Below are some records. Repeat exactly the lines from the one containing "prognoz gospodarczych. Poznaj" through the final line.

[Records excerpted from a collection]
--

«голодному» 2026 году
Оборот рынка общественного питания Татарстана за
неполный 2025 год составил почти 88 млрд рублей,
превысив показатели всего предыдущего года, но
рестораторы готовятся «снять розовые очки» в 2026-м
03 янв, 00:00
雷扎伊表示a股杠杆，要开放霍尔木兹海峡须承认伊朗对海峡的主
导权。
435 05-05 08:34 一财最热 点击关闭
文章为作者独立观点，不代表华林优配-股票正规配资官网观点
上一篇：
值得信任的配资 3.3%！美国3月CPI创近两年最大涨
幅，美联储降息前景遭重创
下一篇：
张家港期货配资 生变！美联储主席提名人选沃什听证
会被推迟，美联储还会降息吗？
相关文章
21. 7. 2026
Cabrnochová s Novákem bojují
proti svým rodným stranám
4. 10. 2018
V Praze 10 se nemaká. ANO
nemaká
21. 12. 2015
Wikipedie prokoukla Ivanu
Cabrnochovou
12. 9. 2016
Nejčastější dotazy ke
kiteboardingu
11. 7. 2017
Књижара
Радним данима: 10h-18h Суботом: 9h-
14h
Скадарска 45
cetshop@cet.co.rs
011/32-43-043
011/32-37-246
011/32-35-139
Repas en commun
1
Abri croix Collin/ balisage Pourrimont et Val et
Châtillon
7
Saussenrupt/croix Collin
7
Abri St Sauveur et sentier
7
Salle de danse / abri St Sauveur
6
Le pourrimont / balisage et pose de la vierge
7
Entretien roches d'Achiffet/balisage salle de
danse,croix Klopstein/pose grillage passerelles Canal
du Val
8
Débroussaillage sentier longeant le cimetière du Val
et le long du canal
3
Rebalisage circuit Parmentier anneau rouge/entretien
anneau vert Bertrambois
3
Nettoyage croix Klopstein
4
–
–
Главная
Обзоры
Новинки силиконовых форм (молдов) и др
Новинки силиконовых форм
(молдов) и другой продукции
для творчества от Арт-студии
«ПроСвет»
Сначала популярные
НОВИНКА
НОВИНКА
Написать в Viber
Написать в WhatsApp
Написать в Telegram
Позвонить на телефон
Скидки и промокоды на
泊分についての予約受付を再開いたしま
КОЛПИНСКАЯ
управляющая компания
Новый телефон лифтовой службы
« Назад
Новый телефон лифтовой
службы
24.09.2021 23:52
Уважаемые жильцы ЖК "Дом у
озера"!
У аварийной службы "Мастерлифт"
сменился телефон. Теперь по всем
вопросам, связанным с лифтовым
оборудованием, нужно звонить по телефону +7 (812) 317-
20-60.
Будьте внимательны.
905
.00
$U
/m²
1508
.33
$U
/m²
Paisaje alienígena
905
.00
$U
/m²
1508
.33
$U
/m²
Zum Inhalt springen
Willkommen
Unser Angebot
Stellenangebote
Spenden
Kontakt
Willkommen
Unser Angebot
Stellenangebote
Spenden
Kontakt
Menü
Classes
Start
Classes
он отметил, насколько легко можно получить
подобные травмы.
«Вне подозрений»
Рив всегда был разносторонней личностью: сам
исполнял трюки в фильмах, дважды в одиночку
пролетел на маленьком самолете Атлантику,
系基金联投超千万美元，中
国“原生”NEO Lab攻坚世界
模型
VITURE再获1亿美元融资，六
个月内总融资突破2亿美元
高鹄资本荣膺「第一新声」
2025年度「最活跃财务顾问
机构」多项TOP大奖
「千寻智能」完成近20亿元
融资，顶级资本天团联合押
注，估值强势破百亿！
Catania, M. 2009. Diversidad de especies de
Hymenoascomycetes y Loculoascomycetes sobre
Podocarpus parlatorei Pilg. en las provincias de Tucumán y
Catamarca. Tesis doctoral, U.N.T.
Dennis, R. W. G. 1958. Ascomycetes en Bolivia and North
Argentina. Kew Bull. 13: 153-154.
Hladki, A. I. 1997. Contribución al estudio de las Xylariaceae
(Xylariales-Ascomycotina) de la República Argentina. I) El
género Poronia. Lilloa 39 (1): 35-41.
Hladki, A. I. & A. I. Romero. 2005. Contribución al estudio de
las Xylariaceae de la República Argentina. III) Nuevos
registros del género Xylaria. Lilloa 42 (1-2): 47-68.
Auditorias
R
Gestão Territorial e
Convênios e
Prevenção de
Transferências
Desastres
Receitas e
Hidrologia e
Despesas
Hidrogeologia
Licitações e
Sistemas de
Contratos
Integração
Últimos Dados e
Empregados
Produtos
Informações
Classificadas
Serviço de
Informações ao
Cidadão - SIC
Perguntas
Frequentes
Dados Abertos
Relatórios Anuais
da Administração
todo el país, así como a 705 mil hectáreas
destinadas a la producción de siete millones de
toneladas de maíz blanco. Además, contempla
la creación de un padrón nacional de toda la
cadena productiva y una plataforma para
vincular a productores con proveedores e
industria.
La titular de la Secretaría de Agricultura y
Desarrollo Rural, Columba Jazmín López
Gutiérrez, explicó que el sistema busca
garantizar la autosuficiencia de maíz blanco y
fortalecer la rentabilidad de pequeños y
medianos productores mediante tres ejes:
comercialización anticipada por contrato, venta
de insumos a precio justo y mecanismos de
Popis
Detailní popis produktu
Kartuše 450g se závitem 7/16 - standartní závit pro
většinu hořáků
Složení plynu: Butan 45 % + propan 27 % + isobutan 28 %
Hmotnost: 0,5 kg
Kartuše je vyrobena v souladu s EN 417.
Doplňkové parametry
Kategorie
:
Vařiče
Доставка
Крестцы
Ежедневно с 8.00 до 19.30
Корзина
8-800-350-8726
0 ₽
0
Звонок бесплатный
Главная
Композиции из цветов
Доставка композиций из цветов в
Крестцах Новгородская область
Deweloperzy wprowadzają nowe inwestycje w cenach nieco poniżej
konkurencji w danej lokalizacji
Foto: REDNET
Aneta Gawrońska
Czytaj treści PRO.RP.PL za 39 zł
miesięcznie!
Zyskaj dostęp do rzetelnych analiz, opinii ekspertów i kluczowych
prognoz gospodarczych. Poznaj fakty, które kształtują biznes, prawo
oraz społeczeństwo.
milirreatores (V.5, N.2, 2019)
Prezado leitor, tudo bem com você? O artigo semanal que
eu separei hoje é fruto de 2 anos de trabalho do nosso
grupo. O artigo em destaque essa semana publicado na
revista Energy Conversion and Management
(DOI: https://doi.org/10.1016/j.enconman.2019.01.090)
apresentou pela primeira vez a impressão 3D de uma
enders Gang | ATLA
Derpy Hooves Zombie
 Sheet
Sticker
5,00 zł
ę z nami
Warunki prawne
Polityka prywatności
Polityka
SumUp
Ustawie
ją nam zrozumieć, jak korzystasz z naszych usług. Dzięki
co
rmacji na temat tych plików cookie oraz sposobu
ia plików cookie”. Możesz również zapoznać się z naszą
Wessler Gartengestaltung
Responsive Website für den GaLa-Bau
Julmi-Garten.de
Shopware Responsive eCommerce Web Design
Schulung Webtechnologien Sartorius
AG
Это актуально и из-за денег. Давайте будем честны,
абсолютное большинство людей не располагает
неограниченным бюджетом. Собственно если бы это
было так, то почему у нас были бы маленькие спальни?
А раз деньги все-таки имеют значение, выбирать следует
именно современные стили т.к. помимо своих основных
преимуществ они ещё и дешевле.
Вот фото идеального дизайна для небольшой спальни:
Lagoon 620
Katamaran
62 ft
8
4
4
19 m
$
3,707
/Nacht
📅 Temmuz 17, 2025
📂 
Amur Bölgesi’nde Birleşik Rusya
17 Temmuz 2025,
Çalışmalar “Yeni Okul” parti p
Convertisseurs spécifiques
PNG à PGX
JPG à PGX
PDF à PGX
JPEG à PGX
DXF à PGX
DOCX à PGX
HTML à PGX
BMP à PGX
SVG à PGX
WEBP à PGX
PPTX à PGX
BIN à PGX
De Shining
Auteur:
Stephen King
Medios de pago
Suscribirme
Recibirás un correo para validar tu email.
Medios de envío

--

[Result of this task]:
prognoz gospodarczych. Poznaj fakty, które kształtują biznes, prawo
oraz społeczeństwo.
milirreatores (V.5, N.2, 2019)
Prezado leitor, tudo bem com você? O artigo semanal que
eu separei hoje é fruto de 2 anos de trabalho do nosso
grupo. O artigo em destaque essa semana publicado na
revista Energy Conversion and Management
(DOI: https://doi.org/10.1016/j.enconman.2019.01.090)
apresentou pela primeira vez a impressão 3D de uma
enders Gang | ATLA
Derpy Hooves Zombie
 Sheet
Sticker
5,00 zł
ę z nami
Warunki prawne
Polityka prywatności
Polityka
SumUp
Ustawie
ją nam zrozumieć, jak korzystasz z naszych usług. Dzięki
co
rmacji na temat tych plików cookie oraz sposobu
ia plików cookie”. Możesz również zapoznać się z naszą
Wessler Gartengestaltung
Responsive Website für den GaLa-Bau
Julmi-Garten.de
Shopware Responsive eCommerce Web Design
Schulung Webtechnologien Sartorius
AG
Это актуально и из-за денег. Давайте будем честны,
абсолютное большинство людей не располагает
неограниченным бюджетом. Собственно если бы это
было так, то почему у нас были бы маленькие спальни?
А раз деньги все-таки имеют значение, выбирать следует
именно современные стили т.к. помимо своих основных
преимуществ они ещё и дешевле.
Вот фото идеального дизайна для небольшой спальни:
Lagoon 620
Katamaran
62 ft
8
4
4
19 m
$
3,707
/Nacht
📅 Temmuz 17, 2025
📂 
Amur Bölgesi’nde Birleşik Rusya
17 Temmuz 2025,
Çalışmalar “Yeni Okul” parti p
Convertisseurs spécifiques
PNG à PGX
JPG à PGX
PDF à PGX
JPEG à PGX
DXF à PGX
DOCX à PGX
HTML à PGX
BMP à PGX
SVG à PGX
WEBP à PGX
PPTX à PGX
BIN à PGX
De Shining
Auteur:
Stephen King
Medios de pago
Suscribirme
Recibirás un correo para validar tu email.
Medios de envío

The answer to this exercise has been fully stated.